- **Records for this exercise**
________________________
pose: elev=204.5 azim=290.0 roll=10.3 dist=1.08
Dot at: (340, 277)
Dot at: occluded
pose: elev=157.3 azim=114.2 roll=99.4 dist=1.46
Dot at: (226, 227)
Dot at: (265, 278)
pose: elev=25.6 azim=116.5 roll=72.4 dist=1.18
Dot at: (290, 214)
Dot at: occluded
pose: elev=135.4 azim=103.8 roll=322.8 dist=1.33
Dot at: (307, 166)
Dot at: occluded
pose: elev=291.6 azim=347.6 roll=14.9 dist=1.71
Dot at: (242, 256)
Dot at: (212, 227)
________________________
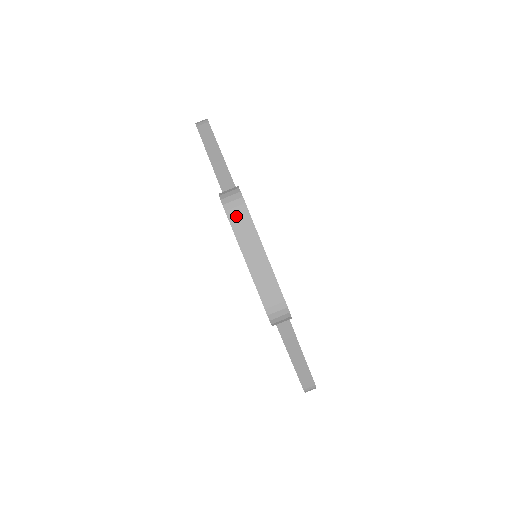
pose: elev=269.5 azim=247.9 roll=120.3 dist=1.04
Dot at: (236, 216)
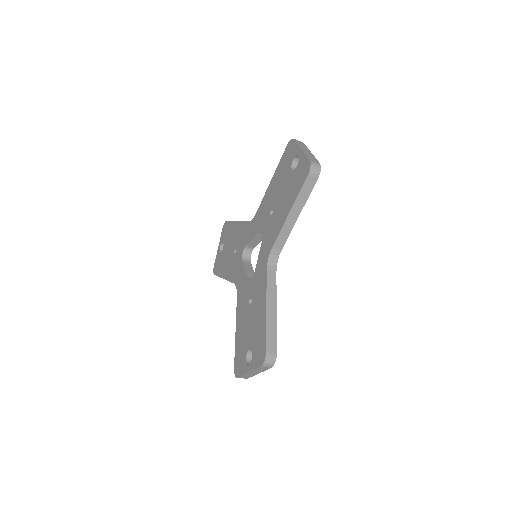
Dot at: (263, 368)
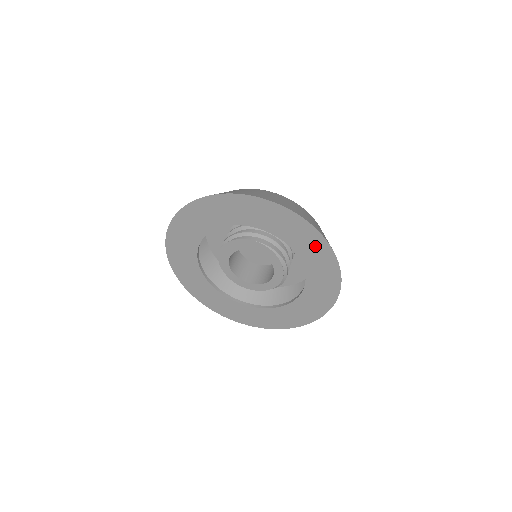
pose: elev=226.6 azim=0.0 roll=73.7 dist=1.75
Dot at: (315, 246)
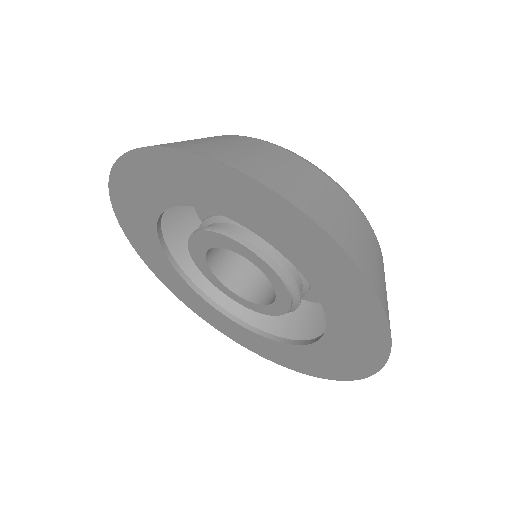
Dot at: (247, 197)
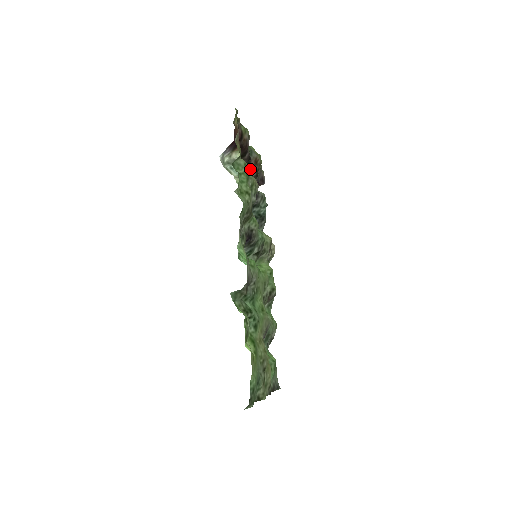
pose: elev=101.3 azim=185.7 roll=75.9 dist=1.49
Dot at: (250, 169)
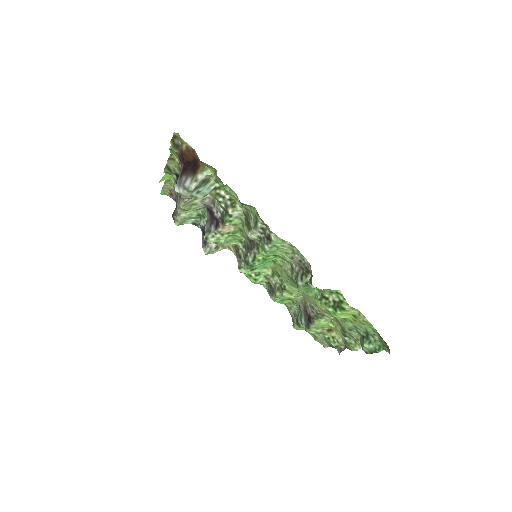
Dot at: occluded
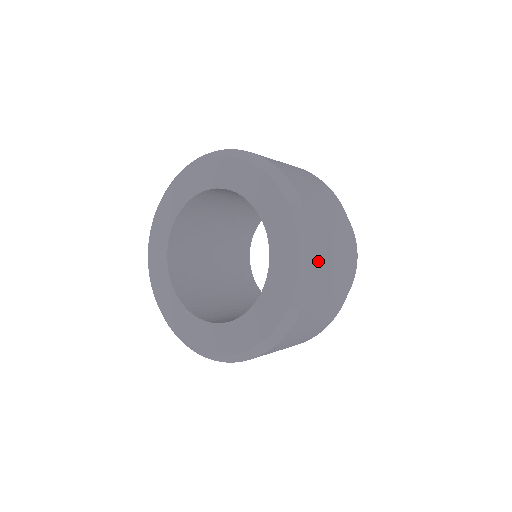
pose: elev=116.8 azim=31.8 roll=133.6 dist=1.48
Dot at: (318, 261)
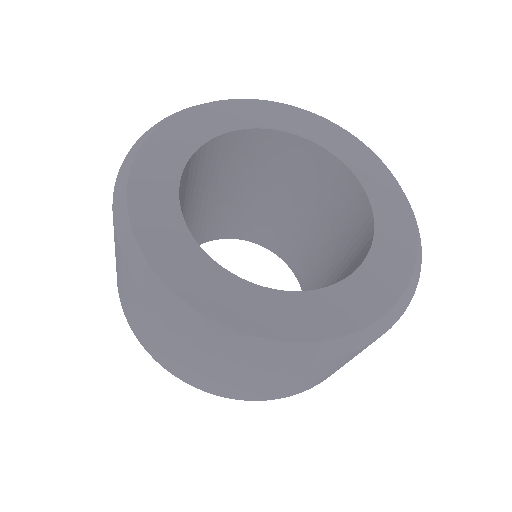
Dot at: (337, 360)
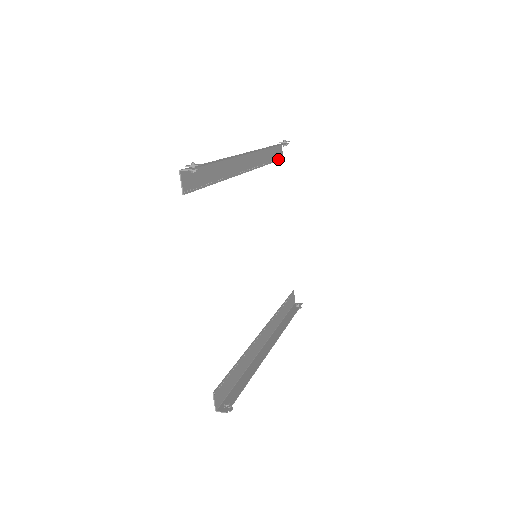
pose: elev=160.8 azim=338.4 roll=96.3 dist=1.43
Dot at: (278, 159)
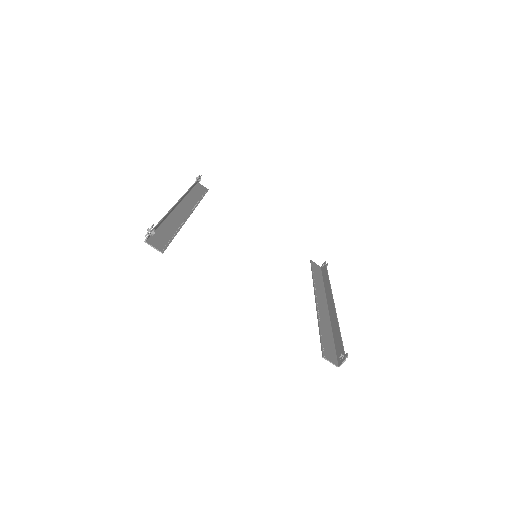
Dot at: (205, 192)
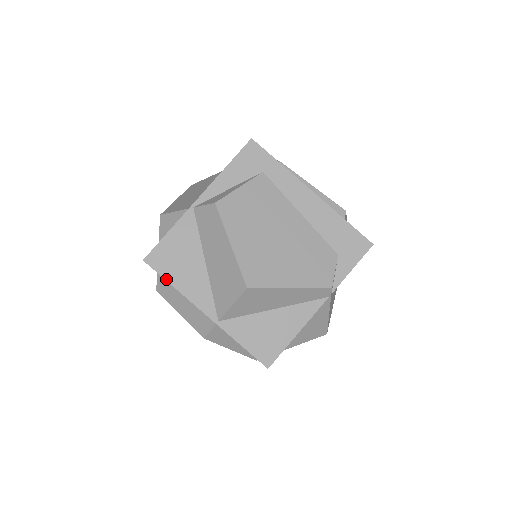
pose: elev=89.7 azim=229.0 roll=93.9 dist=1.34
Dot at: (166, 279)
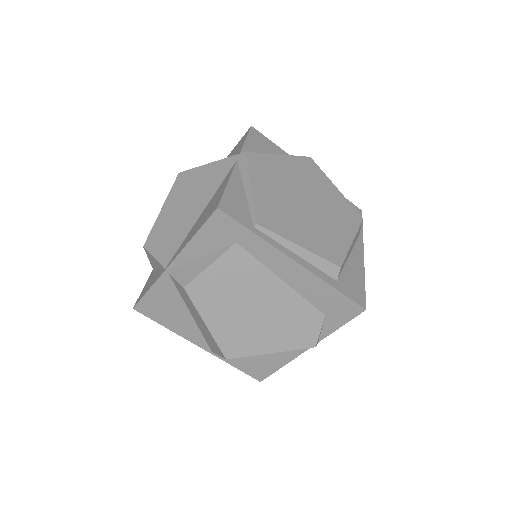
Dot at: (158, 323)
________________________
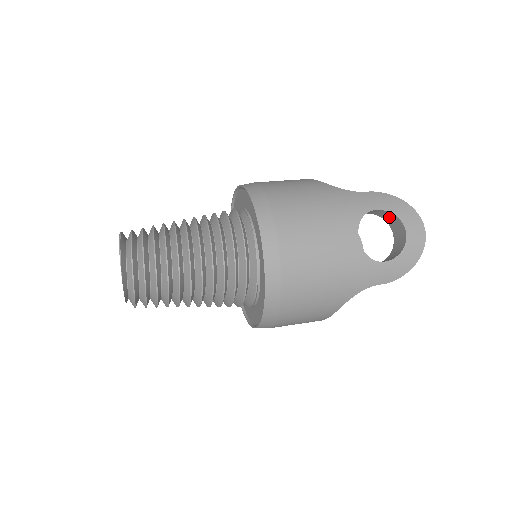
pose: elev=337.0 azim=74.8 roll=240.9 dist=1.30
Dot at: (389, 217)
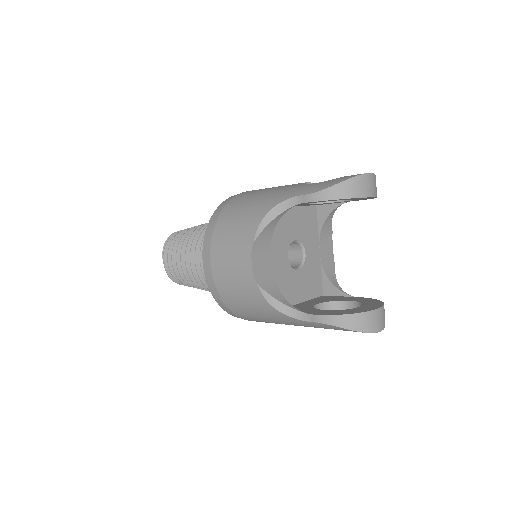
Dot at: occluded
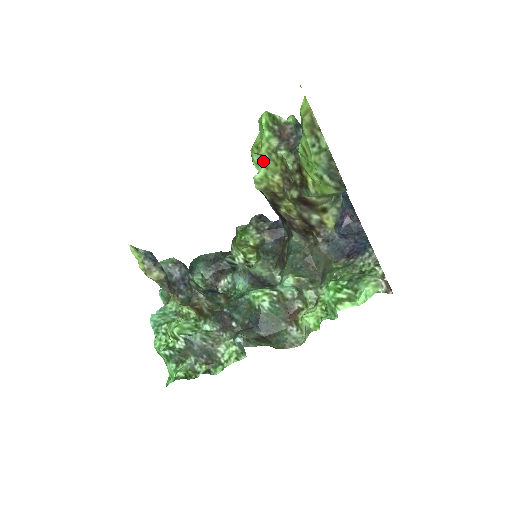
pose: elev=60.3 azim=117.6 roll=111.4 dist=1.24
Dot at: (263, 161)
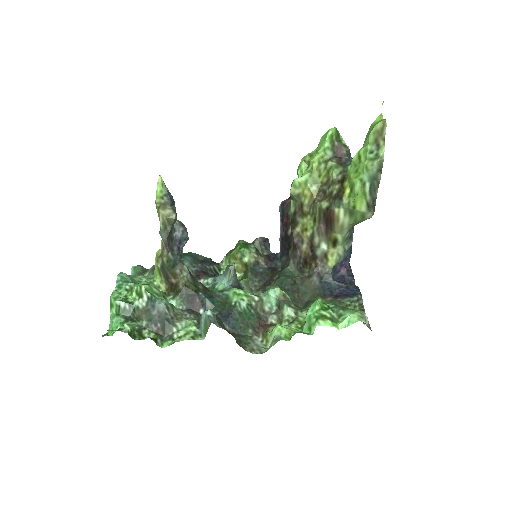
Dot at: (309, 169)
________________________
- **Task objective**
Update the part of the material that opens with the line containing "pose: elev=160.8 azim=338.4" and closes with the line containing "Dot at: (205, 192)", both lines included, by replacing "roll" with "tilt" and keeping everything else the same. Give only those lines, and leave the pictures out.

- **Result of this task**
pose: elev=160.8 azim=338.4 tilt=96.3 dist=1.43
Dot at: (278, 159)
Dot at: (205, 192)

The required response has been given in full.